Well, whaddayaknow? I turned over a rock and discovered yet another blockchain-based virtual world!

Aether 21 Oct 2018.png

Aether City is a new virtual world (city, to be more accurate) that uses the Ethereum blockchain to register property ownership.

The only way to explore Aether City is via their web browser, which is currently rather limited in functionality. You can buy units or entire buildings, such as this central skyscraper whimsically named “A Declaration of the Independence of Cyberspace”:

Aether 2 21 Oct 2018.png

According to their website:

A unit is the smallest unit of property ownership in Aether. It is a property that is defined by its coordinates occupying an area of 10 m³. A unit is a part of a building and is adjacent to neighboring units. The owner of a unit determines its appearance, fills it with content, and has the ability to connect the unit to its own domain.

However, there doesn’t appear to be any way to actually build content within your units yet. All you can do is put in a link to the property’s domain page. Rather limited. (At least Decentraland already has a working command-line editor that allows builders to create and deploy test scenes.)

I bet that the team behind Aether City, Aether Labs in Waterloo, would just kill for the kind of media attention that Decentraland is getting. But sadly, it would appear that the project is moribund. There have been only two Medium posts about it (Feb. 4th and March 11th of this year), and not a word since.
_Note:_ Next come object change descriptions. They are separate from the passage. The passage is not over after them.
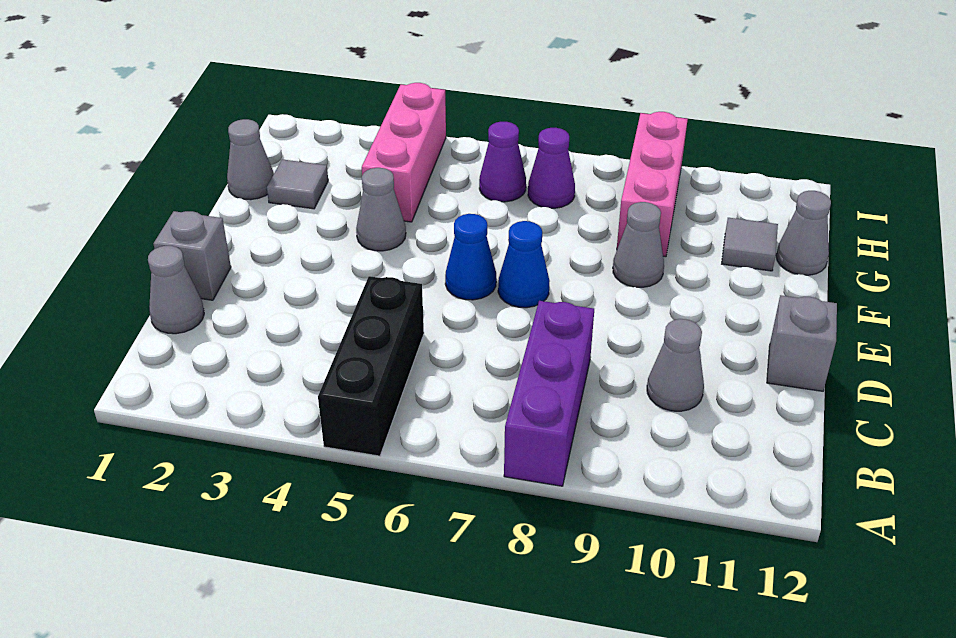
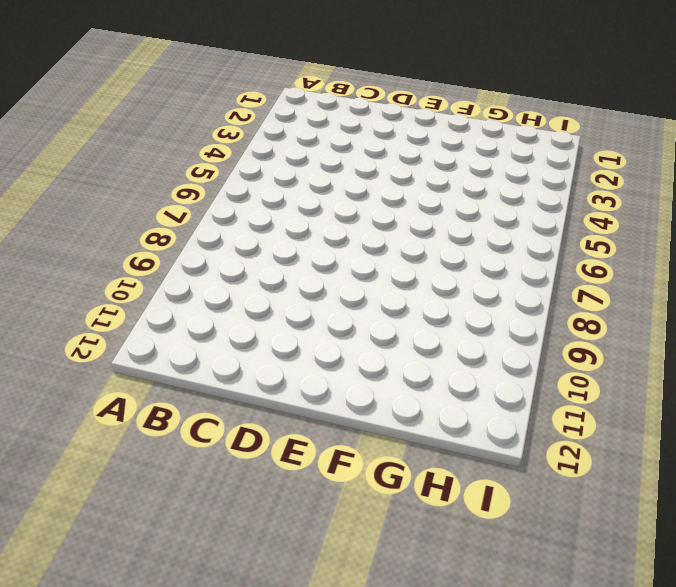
none -> black 1x3 brick [318,276,424,456]
none -> purple 1x3 brick [504,301,594,486]
none -> grey 1x1 cone [148,246,204,334]

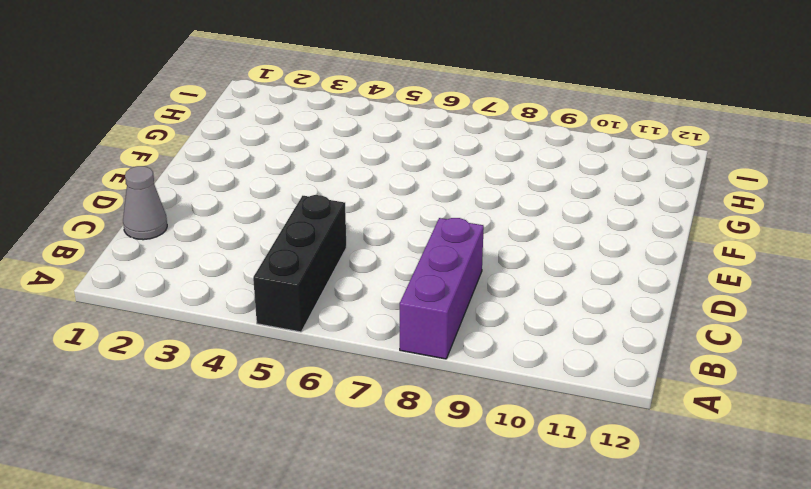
none -> grey 1x1 cone [647,319,704,411]
none -> grey 1x1 brick [154,211,231,300]
none -> grey 1x1 brick [767,295,837,391]

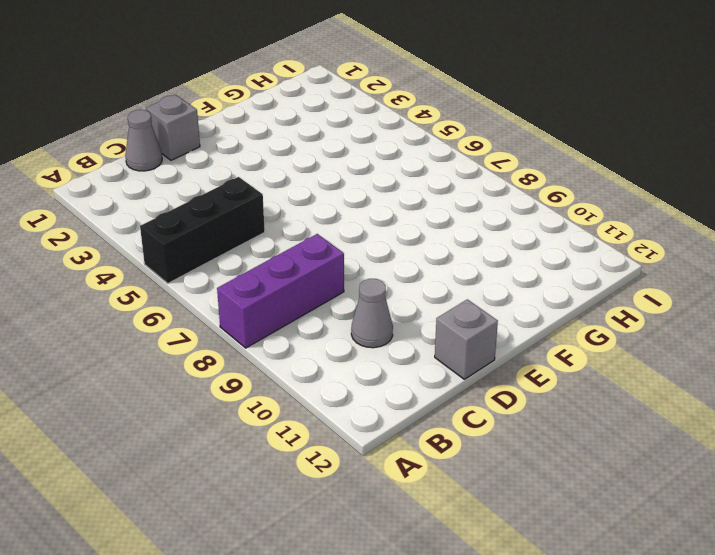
none -> blue 1x1 cone [445,214,496,300]
none -> blue 1x1 cone [498,221,550,308]
none -> grey 1x1 cone [356,168,406,251]

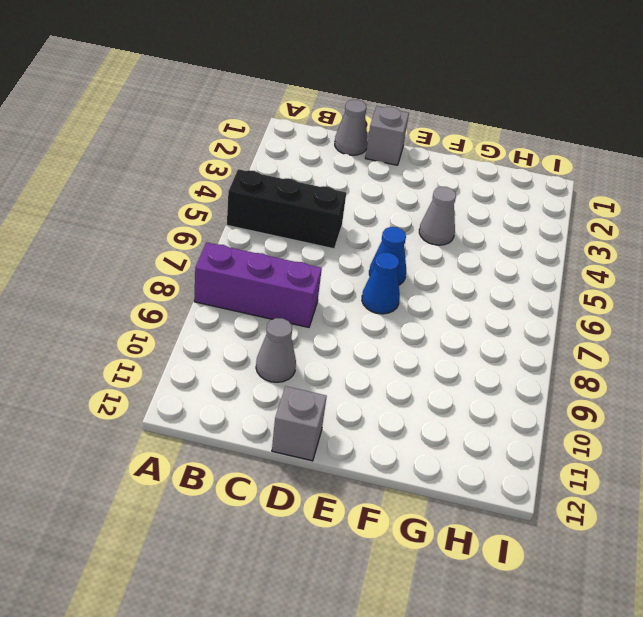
none -> grey 1x1 cone [613,202,664,287]
none -> grey 1x1 cone [227,119,274,200]
none -> grey 1x1 tile [267,159,328,209]

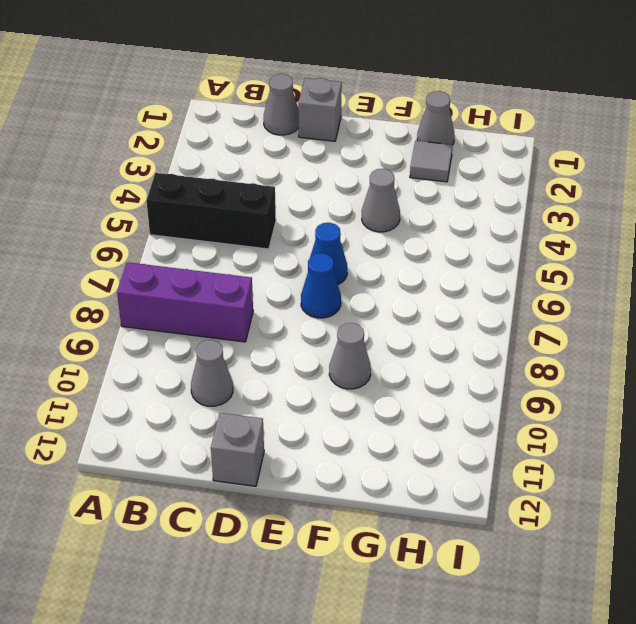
none -> pink 1x3 brick [362,83,446,222]
none -> pink 1x3 brick [617,112,688,257]
none -> grey 1x1 tile [722,218,778,271]

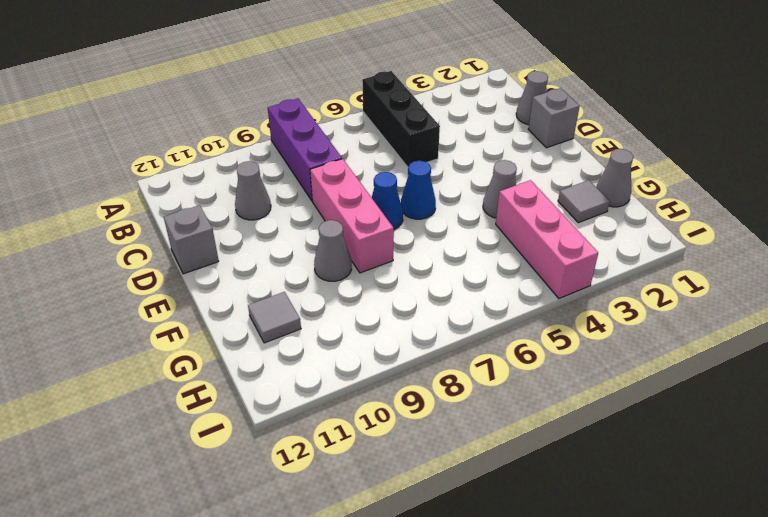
pink 1x3 brick [310,159,394,273] -> pink 1x3 brick moved to [617,112,688,257]
none -> grey 1x1 cone [776,191,831,275]
none -> purple 1x1 cone [479,122,526,202]
none -> purple 1x1 cone [528,128,575,208]

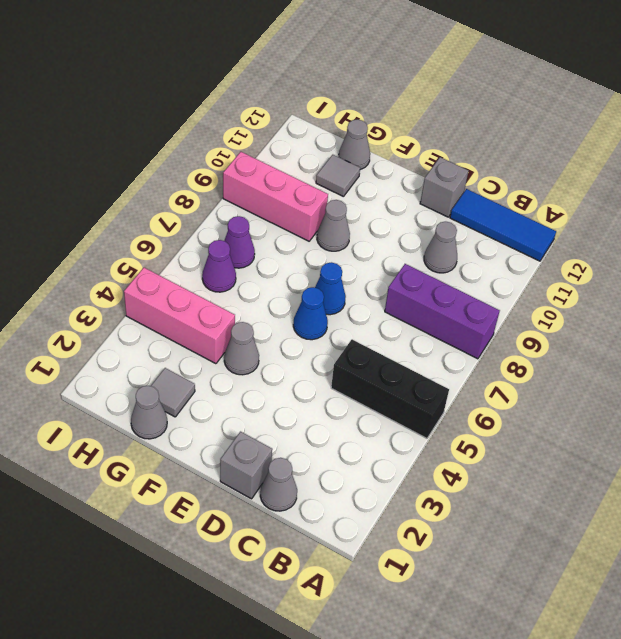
blue 1x3 tile [450,189,556,261] -> none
Their Discord has seen no discussion at all since May 11th, and their Telegram channel has seen absolutely zero chatter, with only a couple of company-posted pictures of their bland, rather uninspiring-looking city:

Telegram Aether 21 Oct 2018

Frankly, I’m not sure exactly why anybody would want to spend their hard-earned cryptocurrency on this. The Declaration of the Independence of Cyberspace building is for sale for 10 Ethereum coins (approximately US$2,000) if you’re interested. I think I’ll pass.